→ **Exercise directions**:
Please find every line in the entries below that contains the word "Fundamentální" and copy each of those lines.

→ **Dataset**:
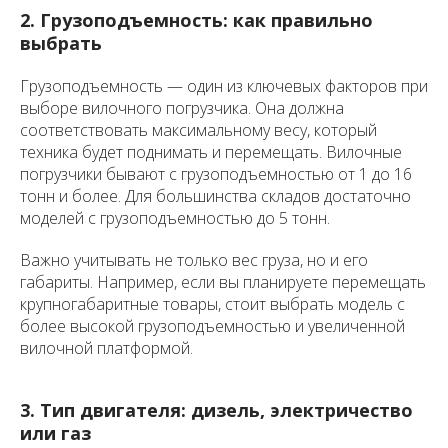
2. Грузоподъемность: как правильно
выбрать
Грузоподъемность — один из ключевых факторов при
выборе вилочного погрузчика. Она должна
соответствовать максимальному весу, который
техника будет поднимать и перемещать. Вилочные
погрузчики бывают с грузоподъемностью от 1 до 16
тонн и более. Для большинства складов достаточно
моделей с грузоподъемностью до 5 тонн.
Важно учитывать не только вес груза, но и его
габариты. Например, если вы планируете перемещать
крупногабаритные товары, стоит выбрать модель с
более высокой грузоподъемностью и увеличенной
вилочной платформой.
3. Тип двигателя: дизель, электричество
или газ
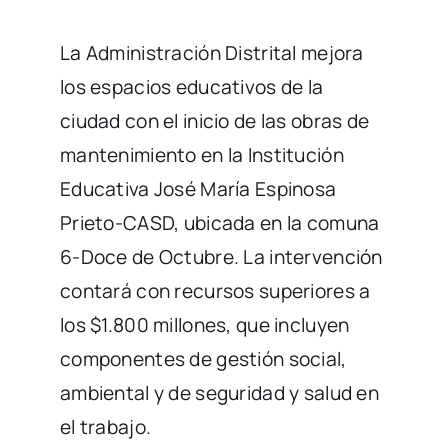
La Administración Distrital mejora
los espacios educativos de la
ciudad con el inicio de las obras de
mantenimiento en la Institución
Educativa José María Espinosa
Prieto-CASD, ubicada en la comuna
6-Doce de Octubre. La intervención
contará con recursos superiores a
los $1.800 millones, que incluyen
componentes de gestión social,
ambiental y de seguridad y salud en
el trabajo.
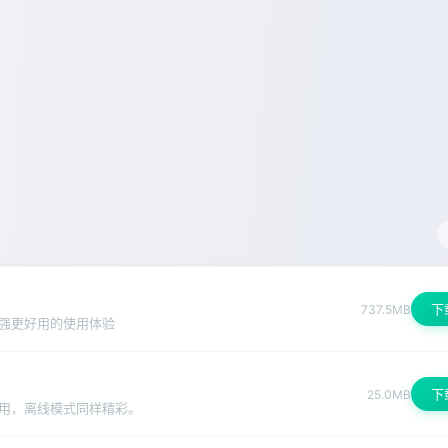
下
737.5MB
强更好用的使用体验
下
25.0MB
用，离线模式同样精彩。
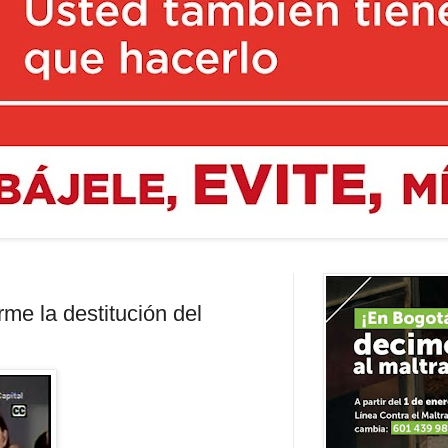
me la destitución del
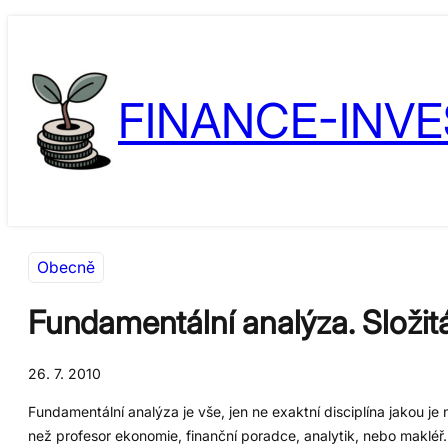
Přeskočit
Skip
na
to
obsah
content
FINANCE-INVE
Obecně
Fundamentální analýza. Složit
26. 7. 2010
Fundamentální analýza je vše, jen ne exaktní disciplína jakou j
než profesor ekonomie, finanční poradce, analytik, nebo makléř. 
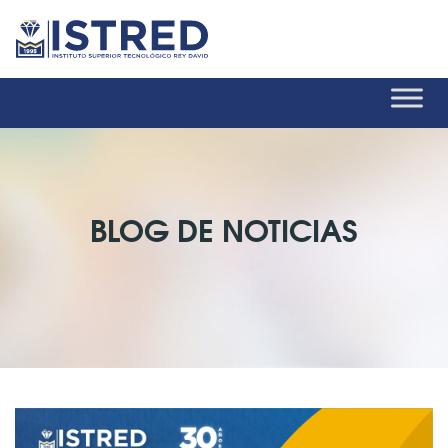
BLOG DE NOTICIAS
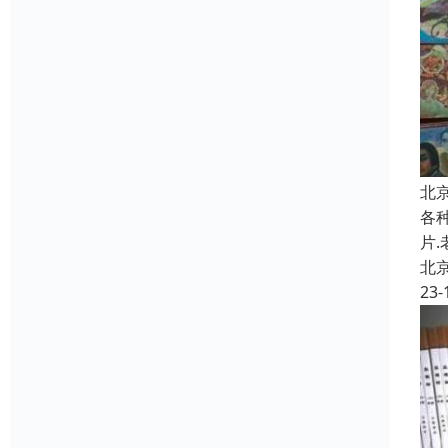
北
各种
片
北
23-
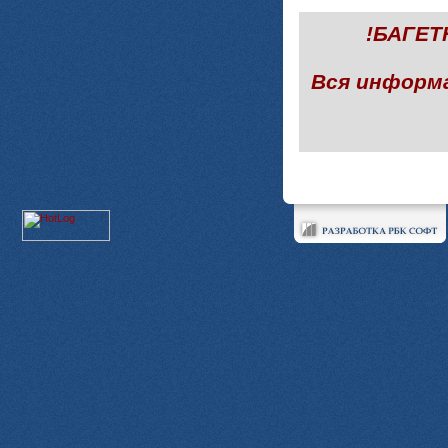
!БАГЕ
Вся информ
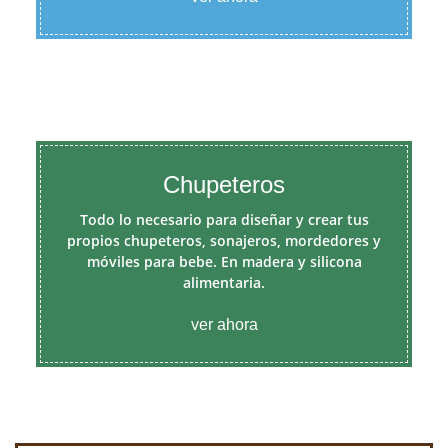
Chupeteros
Todo lo necesario para diseñar y crear tus
propios chupeteros, sonajeros, mordedores y
móviles para bebe. En madera y silicona
alimentaria.
ver ahora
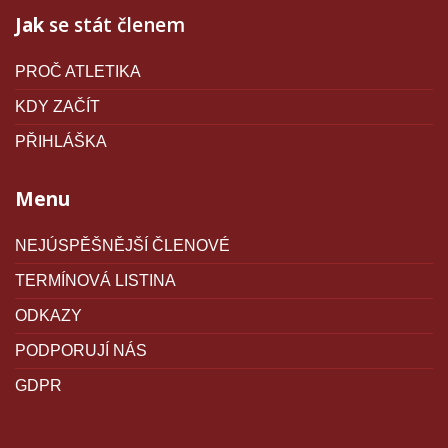
Jak
se stát členem
PROČ ATLETIKA
KDY ZAČÍT
PŘIHLÁŠKA
Menu
NEJÚSPĚŠNĚJŠÍ ČLENOVÉ
TERMÍNOVÁ LISTINA
ODKAZY
PODPORUJÍ NÁS
GDPR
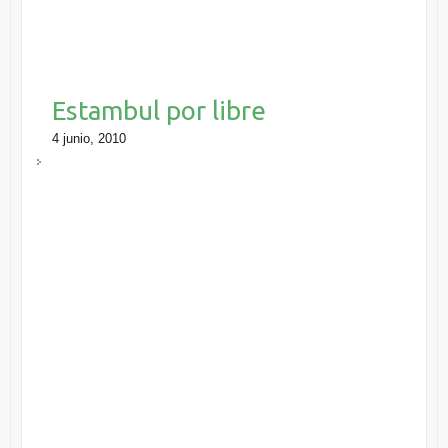
Estambul por libre
4 junio, 2010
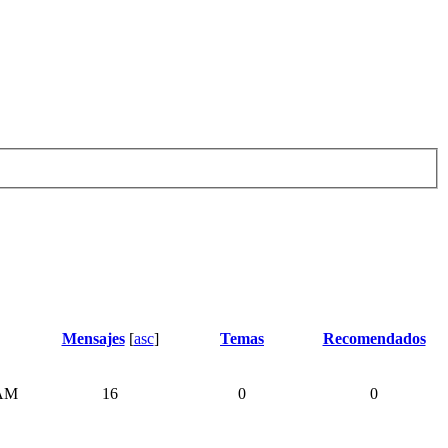
Mensajes
[
asc
]
Temas
Recomendados
 AM
16
0
0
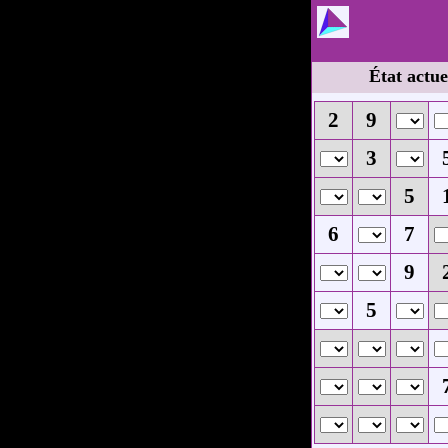
État actue
2
9
3
5
6
7
9
5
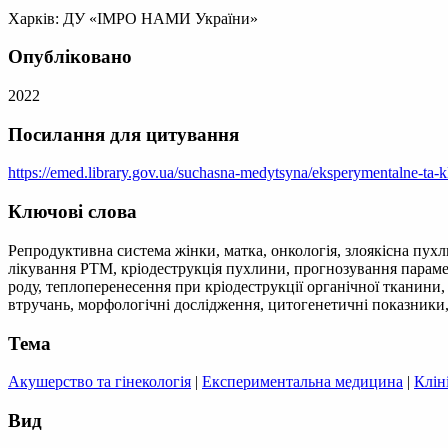
Харків: ДУ «ІМРО НАМИ України»
Опубліковано
2022
Посилання для цитування
https://emed.library.gov.ua/suchasna-medytsyna/eksperymentalne-ta-k
Ключові слова
Репродуктивна система жінки, матка, онкологія, злоякісна пухли
лікування РТМ, кріодеструкція пухлини, прогнозування парамет
роду, теплоперенесення при кріодеструкції органічної тканини, 
втручань, морфологічні дослідження, цитогенетичні показники,
Тема
Акушерство та гінекологія
|
Експериментальна медицина
|
Клін
Вид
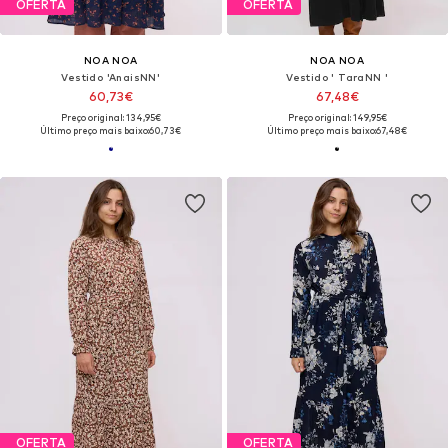
OFERTA
OFERTA
NOA NOA
NOA NOA
Vestido 'AnaisNN'
Vestido ' TaraNN '
60,73€
67,48€
Preço original: 134,95€
Preço original: 149,95€
Último preço mais baixo:
60,73€
Último preço mais baixo:
67,48€
OFERTA
OFERTA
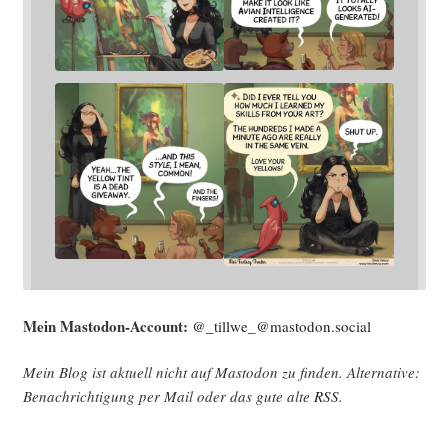
Mein Mast­o­don-Account:
@_tillwe_@mastodon.social
Mein Blog ist aktu­ell nicht auf Mast­o­don zu fin­den. Alter­na­ti­ve:
Benach­rich­ti­gung per Mail oder das gute alte
RSS
.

→ **Result of this exercise**:
Fundamentální analýza. Složit
Fundamentální analýza je vše, jen ne exaktní disciplína jakou j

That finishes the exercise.